Определить эту идею практически, т.е. достаточно для максим нашего рационального поведения, есть дело практической мудрости, а это, в свою очередь, как наука, есть философия, в том смысле, в каком это слово понималось древними, у которых оно означало наставление в понятии, в котором должно было быть помещено высшее благо, и в поведении, посредством которого оно должно было быть получено. Было бы хорошо оставить это слово в его древнем значении как учение о высшем благе, насколько разум стремится превратить это в науку. Ибо, с одной стороны, приложенное ограничение подошло бы к греческому выражению (которое означает любовь к мудрости), и все же в то же время было бы достаточно, чтобы охватить под названием философии любовь к науке: то есть ко всему спекулятивному рациональному знанию, насколько оно полезно разуму, как для этого понятия, так и для практического принципа, определяющего наше поведение, не упуская из виду главную цель, ради которой только оно и может называться учением о практической мудрости.

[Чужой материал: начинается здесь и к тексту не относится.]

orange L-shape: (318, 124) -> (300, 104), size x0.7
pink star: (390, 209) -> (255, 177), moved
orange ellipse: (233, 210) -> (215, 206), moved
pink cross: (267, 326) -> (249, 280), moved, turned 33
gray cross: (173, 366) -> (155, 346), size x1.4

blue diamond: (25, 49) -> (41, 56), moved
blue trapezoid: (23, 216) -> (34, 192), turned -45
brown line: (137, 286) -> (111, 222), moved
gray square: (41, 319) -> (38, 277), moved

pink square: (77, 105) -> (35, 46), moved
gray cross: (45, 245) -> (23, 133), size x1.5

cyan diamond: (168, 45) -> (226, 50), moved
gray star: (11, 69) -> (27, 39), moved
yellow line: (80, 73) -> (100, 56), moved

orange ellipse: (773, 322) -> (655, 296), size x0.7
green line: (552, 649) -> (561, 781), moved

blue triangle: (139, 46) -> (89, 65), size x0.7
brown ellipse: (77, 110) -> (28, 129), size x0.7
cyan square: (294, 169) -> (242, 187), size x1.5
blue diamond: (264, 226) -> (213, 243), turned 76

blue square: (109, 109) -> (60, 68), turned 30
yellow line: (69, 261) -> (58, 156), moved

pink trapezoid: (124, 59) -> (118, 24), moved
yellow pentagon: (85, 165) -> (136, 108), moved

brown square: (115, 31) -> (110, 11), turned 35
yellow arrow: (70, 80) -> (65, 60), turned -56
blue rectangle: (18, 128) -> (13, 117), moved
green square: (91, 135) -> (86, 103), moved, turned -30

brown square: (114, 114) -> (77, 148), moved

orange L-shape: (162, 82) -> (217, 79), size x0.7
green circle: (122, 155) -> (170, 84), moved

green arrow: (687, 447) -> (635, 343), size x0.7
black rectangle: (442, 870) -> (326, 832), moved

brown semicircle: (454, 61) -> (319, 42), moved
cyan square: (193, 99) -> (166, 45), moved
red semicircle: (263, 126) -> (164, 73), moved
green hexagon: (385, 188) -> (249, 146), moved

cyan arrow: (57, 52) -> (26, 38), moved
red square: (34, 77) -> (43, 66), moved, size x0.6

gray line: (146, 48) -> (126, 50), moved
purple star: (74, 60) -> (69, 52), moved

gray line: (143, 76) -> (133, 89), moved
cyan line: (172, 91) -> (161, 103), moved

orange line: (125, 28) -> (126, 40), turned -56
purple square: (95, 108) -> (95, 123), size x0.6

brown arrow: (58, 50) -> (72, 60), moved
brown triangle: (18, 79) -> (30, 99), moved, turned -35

С другой стороны, не было бы вреда удержать самомнение того, кто отваживается претендовать на звание философа, поставив перед ним в самом определении стандарт самооценки, который значительно понизил бы его притязания. Ибо учитель мудрости означал бы нечто большее, чем ученый, который не дошел до того, чтобы направлять себя, тем более направлять других, с твердым ожиданием достижения столь высокой цели: это означало бы мастера в познании мудрости, что подразумевает больше, чем скромный человек мог бы претендовать для себя. Таким образом, философия, как и мудрость, всегда оставалась бы идеалом, который объективно представлен в полноте только в разуме, тогда как субъективно для личности это лишь цель его непрестанных стремлений; и никто не был бы оправдан в том, чтобы называть себя обладающим ею, чтобы принять имя философа, кто не мог бы также показать ее безошибочные следствия в своей собственной личности как пример (в своем самообладании и несомненном интересе, который он проявляет преимущественно к общему благу), и это древние также требовали как условие заслуги этого почетного звания.